MIXING MEDIA IN ‘DRAGON PAINTER’
An old Japanese tradition combining live performances with silent films will be revived tonight at the Japan America Theatre.
Veteran actor Mako, organist Robert Israel and percussionist William Edwards are scheduled to accompany a screening of Sessue Hayakawa’s 1919 classic “The Dragon Painter,” often considered his finest film.
The show is a $100-per-person benefit for the Japanese American National Museum in Little Tokyo. A dinner is scheduled for 6 p.m., with the performance to follow at 8.
Mako and the musicians will be reviving the almost lost art of katsuben performances, which flourished in Japanese movie houses during the silent film era but died out after the introduction of sound.
Derived from the words for motion and speaker, katsuben performances originated as a way for Japanese audiences to understand the untranslated title cards in foreign silent movies. The live performers, who appeared on stage during the film, used exaggerated speech, singing and chanting to complement and narrate the action on the screen.
“The performers are the human links between the viewer and the picture,” organist Israel said in an interview. “In fact, they create the spontaneous element in the audience that heightens the film-going experience.”
An international twist of fate led to tonight’s screening. When a film archivist from New York’s Museum of Modern Art went looking for an early print of the American-made movie, the only surviving copy he found had French titles. That, say the organizers of tonight’s show, made “Dragon Painter” an ideal candidate for a katsuben event.
When Asian-American actor Mako was approached by a representative of Japan America Theatre to narrate the movie, he said he was delighted to take part in a revival of a tradition he remembers from his childhood in Tokyo.

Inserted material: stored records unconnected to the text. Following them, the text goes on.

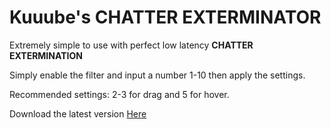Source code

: # Kuuube's **CHATTER EXTERMINATOR**

Extremely simple to use with perfect low latency **CHATTER EXTERMINATION**

Simply enable the filter and input a number 1-10 then apply the settings.

Recommended settings: 2-3 for drag and 5 for hover.

Download the latest version [Here](https://github.com/Kuuuube/Kuuube-s-CHATTER-EXTERMINATOR/releases)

“I admire the passion with which Hayakawa attacked his subject matter,” said Mako, who was nominated for an Academy Award in 1965 for his role in “The Sand Pebbles.” He also said he was impressed with the scenery of the film, which was shot in California’s Yosemite Valley.
Film maker and actor Hayakawa is best known to American audiences as the Japanese prison camp colonel in the 1957 film “The Bridge on the River Kwai.” But he already was popular by the time his company produced “The Dragon Painter.” In it, he plays a free-spirited painter who loses his creative powers when he finally discovers true love.
“The narrator’s role is to push forward the story and not become the central focus,” Mako said.
Likewise, the music, especially composed for tonight’s performance, shouldn’t overwhelm the action on the screen, suggested Israel, a 23-year-old senior at Cal State Northridge who recently played the organ for the MGM silent film series at UCLA.
Israel said he wanted to avoid cliched Oriental music for the movie, as well as the traditional ragtime that often accompanies silents.
“I tried to include a certain Western influence, considering the fact the film was shot in Yosemite, and also added a subtle Oriental theme,” he said.